• _Requirement_
Each line of the listing that includes "WebSocket" should be reported.
[Task input — start]
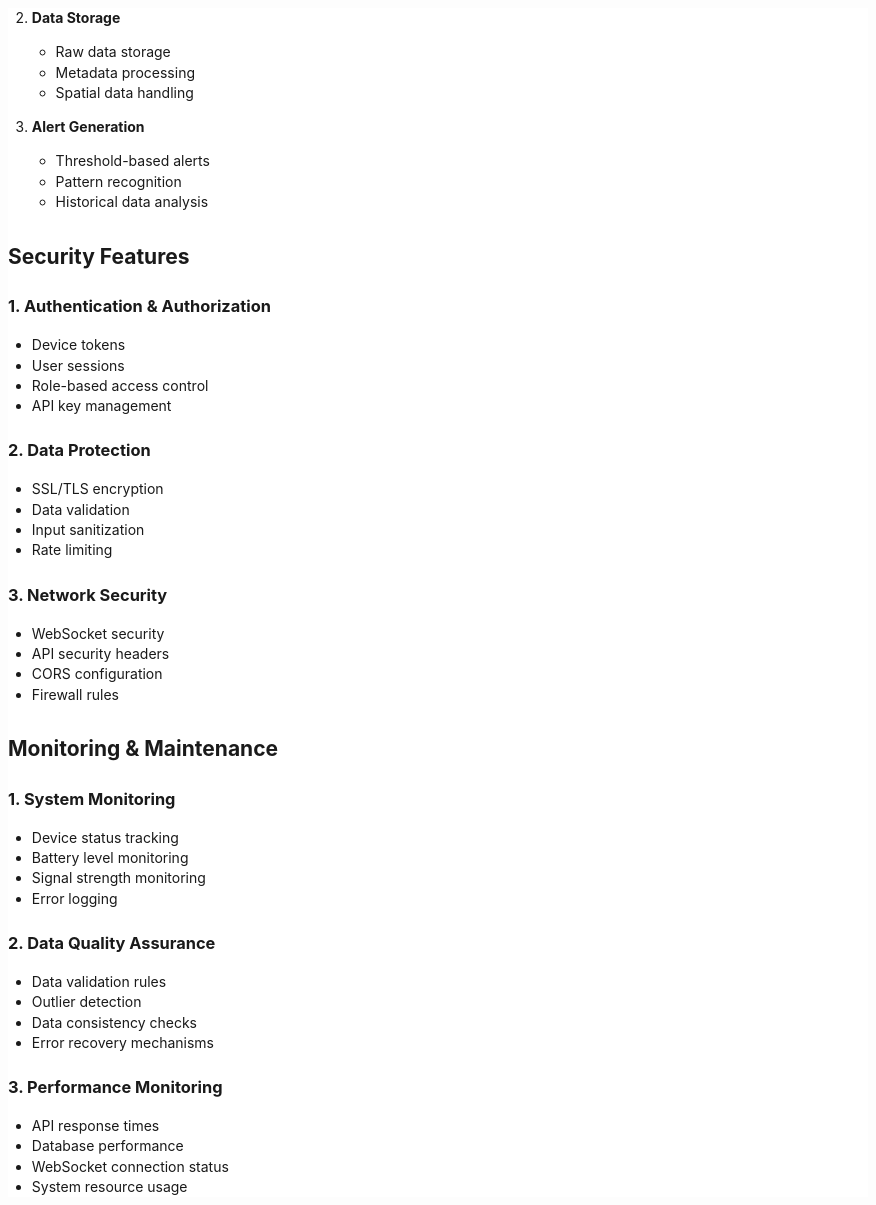 2. **Data Storage**
   - Raw data storage
   - Metadata processing
   - Spatial data handling

3. **Alert Generation**
   - Threshold-based alerts
   - Pattern recognition
   - Historical data analysis

## Security Features

### 1. Authentication & Authorization
- Device tokens
- User sessions
- Role-based access control
- API key management

### 2. Data Protection
- SSL/TLS encryption
- Data validation
- Input sanitization
- Rate limiting

### 3. Network Security
- WebSocket security
- API security headers
- CORS configuration
- Firewall rules

## Monitoring & Maintenance

### 1. System Monitoring
- Device status tracking
- Battery level monitoring
- Signal strength monitoring
- Error logging

### 2. Data Quality Assurance
- Data validation rules
- Outlier detection
- Data consistency checks
- Error recovery mechanisms

### 3. Performance Monitoring
- API response times
- Database performance
- WebSocket connection status
- System resource usage
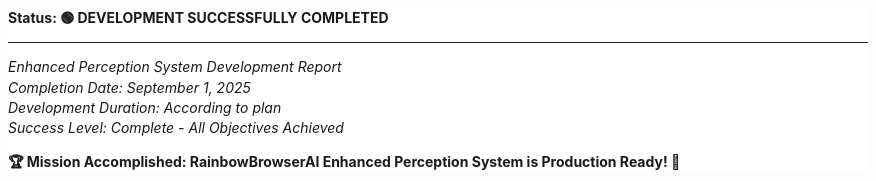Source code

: **Status: 🟢 DEVELOPMENT SUCCESSFULLY COMPLETED**

---

*Enhanced Perception System Development Report*  
*Completion Date: September 1, 2025*  
*Development Duration: According to plan*  
*Success Level: Complete - All Objectives Achieved*

**🏆 Mission Accomplished: RainbowBrowserAI Enhanced Perception System is Production Ready! 🚀**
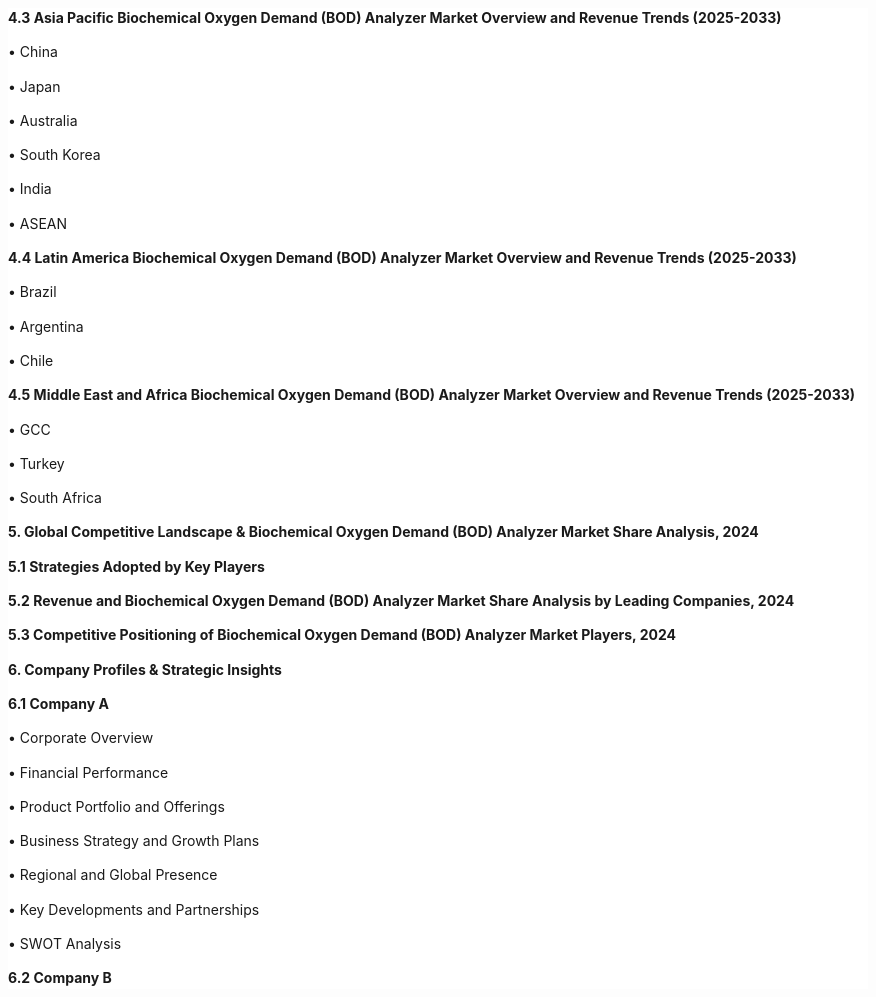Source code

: <strong>4.3 Asia Pacific Biochemical Oxygen Demand (BOD) Analyzer Market Overview and Revenue Trends (2025-2033)</strong>

• China

• Japan

• Australia

• South Korea

• India

• ASEAN

<strong>4.4 Latin America Biochemical Oxygen Demand (BOD) Analyzer Market Overview and Revenue Trends (2025-2033)</strong>

• Brazil

• Argentina

• Chile

<strong>4.5 Middle East and Africa Biochemical Oxygen Demand (BOD) Analyzer Market Overview and Revenue Trends (2025-2033)</strong>

• GCC

• Turkey

• South Africa

<strong>5. Global Competitive Landscape & Biochemical Oxygen Demand (BOD) Analyzer Market Share Analysis, 2024</strong>

<strong>5.1 Strategies Adopted by Key Players</strong>

<strong>5.2 Revenue and Biochemical Oxygen Demand (BOD) Analyzer Market Share Analysis by Leading Companies, 2024</strong>

<strong>5.3 Competitive Positioning of Biochemical Oxygen Demand (BOD) Analyzer Market Players, 2024</strong>

<strong>6. Company Profiles & Strategic Insights</strong>

<strong>6.1 Company A</strong>

• Corporate Overview

• Financial Performance

• Product Portfolio and Offerings

• Business Strategy and Growth Plans

• Regional and Global Presence

• Key Developments and Partnerships

• SWOT Analysis

<strong>6.2 Company B</strong>
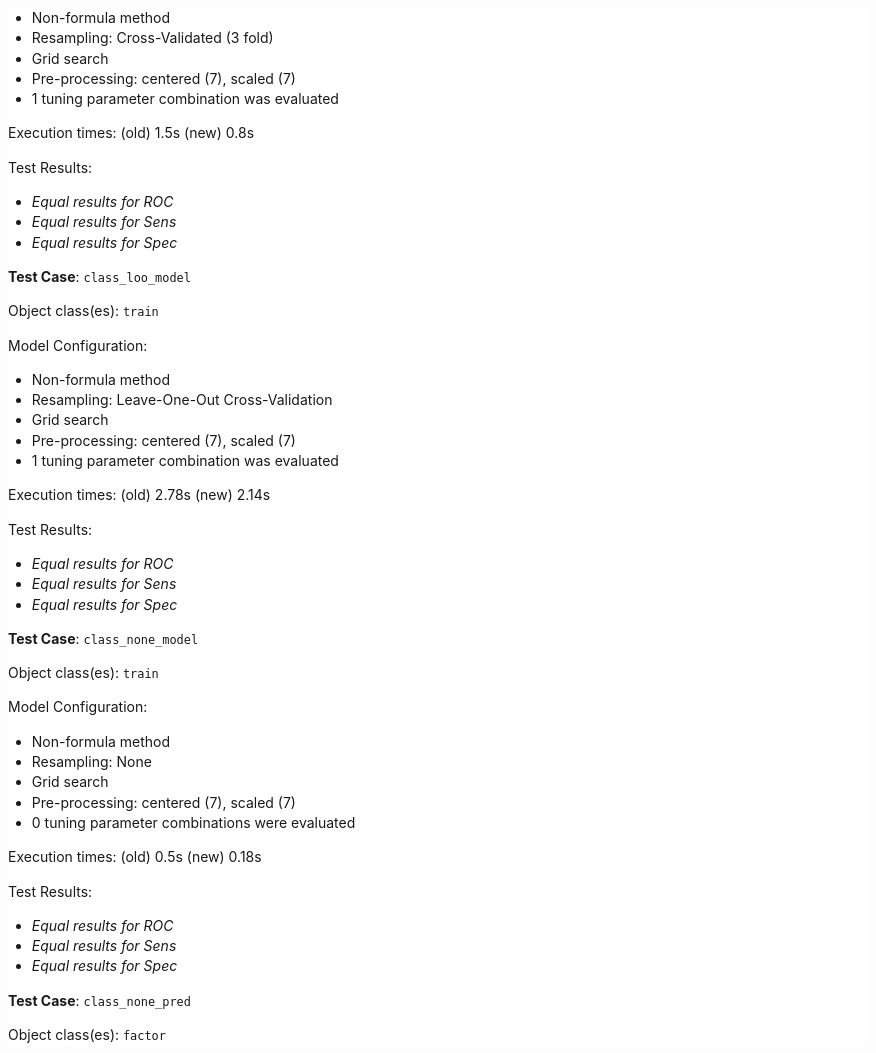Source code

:  * Non-formula method
 * Resampling: Cross-Validated (3 fold)
 * Grid search
 * Pre-processing: centered (7), scaled (7)  
 * 1 tuning parameter combination was evaluated


Execution times: (old) 1.5s (new) 0.8s

Test Results:

 * _Equal results for ROC_
 * _Equal results for Sens_
 * _Equal results for Spec_

**Test Case**: `class_loo_model`

Object class(es): `train`

Model Configuration:

 * Non-formula method
 * Resampling: Leave-One-Out Cross-Validation
 * Grid search
 * Pre-processing: centered (7), scaled (7)  
 * 1 tuning parameter combination was evaluated


Execution times: (old) 2.78s (new) 2.14s

Test Results:

 * _Equal results for ROC_
 * _Equal results for Sens_
 * _Equal results for Spec_

**Test Case**: `class_none_model`

Object class(es): `train`

Model Configuration:

 * Non-formula method
 * Resampling: None
 * Grid search
 * Pre-processing: centered (7), scaled (7)  
 * 0 tuning parameter combinations were evaluated


Execution times: (old) 0.5s (new) 0.18s

Test Results:

 * _Equal results for ROC_
 * _Equal results for Sens_
 * _Equal results for Spec_

**Test Case**: `class_none_pred`

Object class(es): `factor`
[Task input — finish]
• _Response area_
- WebSocket security
- WebSocket connection status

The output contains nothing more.